## CHALLENGES
1. Please retype a passage of the campus board text word for word, beginning at the words that hold "Description" and stopping after "board or wall.".
2. List each kind of structure that the campus board text says campus boards have been made with for the user to hold.

A campus board is a training tool that has been widely adopted by sport climbers to improve their plyometric performance; it was invented in 1988 by German climber Wolfgang Güllich to help him climb the world's hardest-ever route, Action Directe, and has since become a standard training tool for climbers.

Description
Typically, a user ascends or descends the campus board using only their hands, and often leaping from hold to hold (i.e both hands are off the board while transitioning between holds).  Campus boards can take a variety of different forms and may incorporate a variety of materials. The earliest campus boards, and still used today, were made of horizontal thin slats or rails of wood attached to an inclined board in a ladderlike configuration.  Later versions have utilized bolt-on climbing holds or sections of a pipe.  A campus board is generally set at an overhanging angle of inclination. One consideration for selecting the angle of inclination is the avoidance of any interference that may result between the user's legs and the campus board or wall.

Extracted records

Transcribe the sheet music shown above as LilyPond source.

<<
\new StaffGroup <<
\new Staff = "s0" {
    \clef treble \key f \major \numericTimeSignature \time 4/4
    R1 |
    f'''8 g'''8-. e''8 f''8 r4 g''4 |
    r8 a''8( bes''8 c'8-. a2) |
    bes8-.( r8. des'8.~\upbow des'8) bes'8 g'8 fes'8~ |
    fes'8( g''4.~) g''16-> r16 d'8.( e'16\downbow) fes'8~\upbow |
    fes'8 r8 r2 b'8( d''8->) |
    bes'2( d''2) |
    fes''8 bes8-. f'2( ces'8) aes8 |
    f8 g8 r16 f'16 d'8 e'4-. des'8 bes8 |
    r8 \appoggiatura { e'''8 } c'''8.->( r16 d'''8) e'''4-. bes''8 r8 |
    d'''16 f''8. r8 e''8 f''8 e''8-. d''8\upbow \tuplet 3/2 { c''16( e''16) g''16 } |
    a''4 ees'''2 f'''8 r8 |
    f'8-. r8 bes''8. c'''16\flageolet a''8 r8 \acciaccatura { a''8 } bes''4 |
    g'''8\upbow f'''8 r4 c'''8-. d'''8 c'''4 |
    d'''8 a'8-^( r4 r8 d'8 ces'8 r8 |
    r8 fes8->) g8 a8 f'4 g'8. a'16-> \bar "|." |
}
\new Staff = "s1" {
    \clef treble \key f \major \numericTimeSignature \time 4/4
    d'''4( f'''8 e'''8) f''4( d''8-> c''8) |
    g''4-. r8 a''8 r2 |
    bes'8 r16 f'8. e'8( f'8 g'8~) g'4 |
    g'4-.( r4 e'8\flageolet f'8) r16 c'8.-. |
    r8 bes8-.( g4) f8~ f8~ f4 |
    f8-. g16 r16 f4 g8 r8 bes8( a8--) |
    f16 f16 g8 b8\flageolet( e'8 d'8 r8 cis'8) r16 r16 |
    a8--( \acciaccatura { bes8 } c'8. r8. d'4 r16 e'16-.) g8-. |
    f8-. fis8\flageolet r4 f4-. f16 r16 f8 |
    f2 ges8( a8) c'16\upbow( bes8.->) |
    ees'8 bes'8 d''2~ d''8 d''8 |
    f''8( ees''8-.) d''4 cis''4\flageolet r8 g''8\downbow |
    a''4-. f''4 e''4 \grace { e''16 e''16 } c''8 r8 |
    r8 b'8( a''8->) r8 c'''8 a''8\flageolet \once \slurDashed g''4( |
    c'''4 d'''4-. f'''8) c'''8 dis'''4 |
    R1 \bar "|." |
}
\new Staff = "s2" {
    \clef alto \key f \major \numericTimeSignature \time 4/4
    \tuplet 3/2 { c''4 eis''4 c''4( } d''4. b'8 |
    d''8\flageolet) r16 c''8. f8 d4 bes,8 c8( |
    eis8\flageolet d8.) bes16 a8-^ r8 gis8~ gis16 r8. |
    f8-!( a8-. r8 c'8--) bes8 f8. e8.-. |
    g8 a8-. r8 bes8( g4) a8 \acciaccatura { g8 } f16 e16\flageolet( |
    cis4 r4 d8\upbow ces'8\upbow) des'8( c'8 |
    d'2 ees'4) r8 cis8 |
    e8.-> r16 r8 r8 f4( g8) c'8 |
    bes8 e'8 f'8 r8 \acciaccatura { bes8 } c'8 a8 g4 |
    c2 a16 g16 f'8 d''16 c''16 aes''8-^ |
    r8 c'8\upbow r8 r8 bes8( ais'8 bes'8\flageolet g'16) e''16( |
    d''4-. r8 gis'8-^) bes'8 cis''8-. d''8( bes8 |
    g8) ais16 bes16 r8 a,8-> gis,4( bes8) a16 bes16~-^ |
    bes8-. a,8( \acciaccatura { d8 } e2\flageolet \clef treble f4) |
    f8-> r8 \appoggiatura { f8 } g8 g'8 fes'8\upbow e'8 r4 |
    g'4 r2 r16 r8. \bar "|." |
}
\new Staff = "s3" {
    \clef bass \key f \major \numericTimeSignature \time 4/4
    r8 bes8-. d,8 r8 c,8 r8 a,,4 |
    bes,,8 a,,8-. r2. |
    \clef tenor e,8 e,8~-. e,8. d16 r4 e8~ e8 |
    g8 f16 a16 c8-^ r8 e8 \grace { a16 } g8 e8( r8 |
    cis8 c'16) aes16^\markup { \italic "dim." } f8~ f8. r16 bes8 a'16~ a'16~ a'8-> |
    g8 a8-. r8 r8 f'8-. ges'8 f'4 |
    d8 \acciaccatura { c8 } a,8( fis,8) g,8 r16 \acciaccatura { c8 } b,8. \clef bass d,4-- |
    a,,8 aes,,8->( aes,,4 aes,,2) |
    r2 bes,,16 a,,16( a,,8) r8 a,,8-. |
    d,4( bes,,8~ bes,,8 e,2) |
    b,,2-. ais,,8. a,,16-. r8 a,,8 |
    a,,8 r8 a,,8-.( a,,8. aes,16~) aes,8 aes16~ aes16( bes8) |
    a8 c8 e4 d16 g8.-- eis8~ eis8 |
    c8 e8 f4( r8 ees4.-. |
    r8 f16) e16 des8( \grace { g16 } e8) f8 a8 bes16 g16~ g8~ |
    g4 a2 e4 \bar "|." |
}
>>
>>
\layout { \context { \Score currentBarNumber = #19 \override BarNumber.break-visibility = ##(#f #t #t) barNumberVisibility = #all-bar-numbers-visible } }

## THE RESULTS
1.
Description
Typically, a user ascends or descends the campus board using only their hands, and often leaping from hold to hold (i.e both hands are off the board while transitioning between holds).  Campus boards can take a variety of different forms and may incorporate a variety of materials. The earliest campus boards, and still used today, were made of horizontal thin slats or rails of wood attached to an inclined board in a ladderlike configuration.  Later versions have utilized bolt-on climbing holds or sections of a pipe.  A campus board is generally set at an overhanging angle of inclination. One consideration for selecting the angle of inclination is the avoidance of any interference that may result between the user's legs and the campus board or wall.

2.
- Horizontal thin slats or rails of wood attached to an inclined board in a ladderlike configuration
- Bolt-on climbing holds
- Sections of a pipe